Aim of the exercise - In your answer, set down the records below exactly as they stand, omitting pictures.

BEGIN Data records

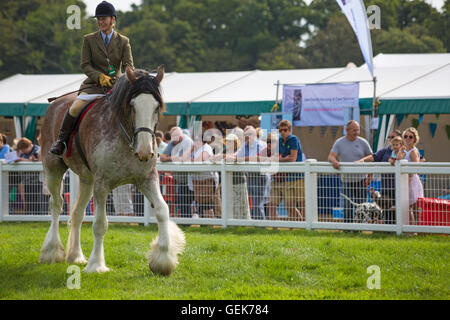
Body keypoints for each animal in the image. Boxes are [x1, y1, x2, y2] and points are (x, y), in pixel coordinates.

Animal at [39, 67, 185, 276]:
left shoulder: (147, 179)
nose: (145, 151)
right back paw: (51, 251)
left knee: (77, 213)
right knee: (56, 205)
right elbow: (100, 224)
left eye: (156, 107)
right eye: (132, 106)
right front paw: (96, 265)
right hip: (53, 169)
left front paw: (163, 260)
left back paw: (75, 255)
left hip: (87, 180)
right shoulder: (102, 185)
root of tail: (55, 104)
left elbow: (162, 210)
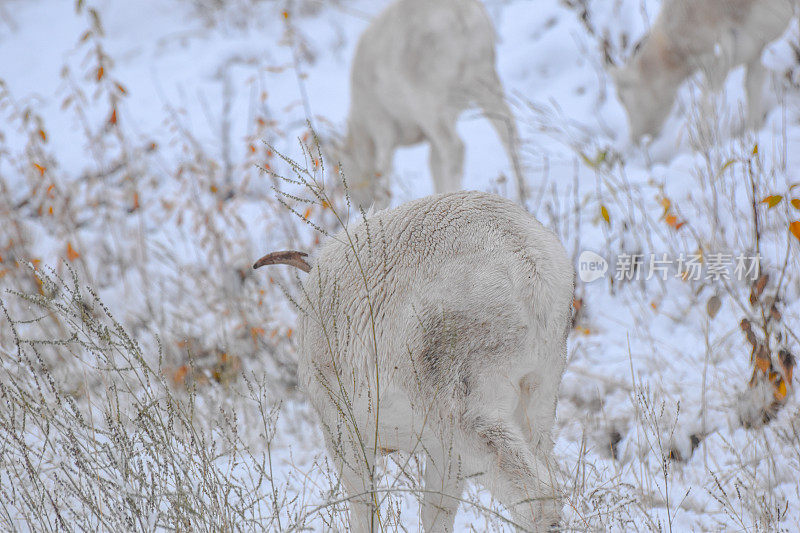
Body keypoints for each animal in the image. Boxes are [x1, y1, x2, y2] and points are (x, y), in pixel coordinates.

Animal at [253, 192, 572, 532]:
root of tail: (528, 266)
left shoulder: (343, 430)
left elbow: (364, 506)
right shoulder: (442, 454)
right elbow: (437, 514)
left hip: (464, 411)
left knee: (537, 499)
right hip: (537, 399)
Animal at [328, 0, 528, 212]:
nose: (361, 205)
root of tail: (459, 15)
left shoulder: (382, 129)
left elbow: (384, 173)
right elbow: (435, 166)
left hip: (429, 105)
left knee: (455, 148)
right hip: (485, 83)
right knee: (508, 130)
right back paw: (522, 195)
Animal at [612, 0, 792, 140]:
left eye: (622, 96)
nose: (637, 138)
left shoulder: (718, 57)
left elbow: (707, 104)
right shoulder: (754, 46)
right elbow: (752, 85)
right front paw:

END Data records

Result -
Body keypoints for each animal in the image. Boxes are [x1, y1, x2, y2] and points are (x, y), in pixel coordinates.

Animal at [39, 67, 185, 276]:
left shoulder: (147, 179)
nose: (145, 151)
right back paw: (51, 251)
left knee: (77, 213)
right knee: (56, 205)
right elbow: (100, 224)
left eye: (156, 107)
right eye: (132, 106)
right front paw: (96, 265)
right hip: (53, 169)
left front paw: (163, 260)
left back paw: (75, 255)
left hip: (87, 180)
right shoulder: (102, 185)
root of tail: (55, 104)
left elbow: (162, 210)
Body keypoints for each animal in the image. Boxes are [x1, y1, x2, y2] and points are (x, y), in pixel coordinates.

Animal at [253, 192, 572, 532]:
root of tail: (528, 266)
left shoulder: (343, 430)
left elbow: (364, 506)
right shoulder: (442, 454)
right elbow: (437, 514)
left hip: (464, 411)
left knee: (537, 499)
right hip: (537, 399)
Animal at [328, 0, 528, 212]:
nose: (361, 205)
root of tail: (459, 15)
left shoulder: (382, 129)
left elbow: (384, 173)
right elbow: (435, 166)
left hip: (429, 105)
left knee: (455, 148)
right hip: (485, 83)
right knee: (508, 130)
right back paw: (522, 195)
Animal at [612, 0, 792, 140]:
left eye: (622, 96)
nose: (637, 138)
left shoulder: (718, 57)
left elbow: (707, 104)
right shoulder: (754, 46)
right elbow: (752, 85)
right front paw:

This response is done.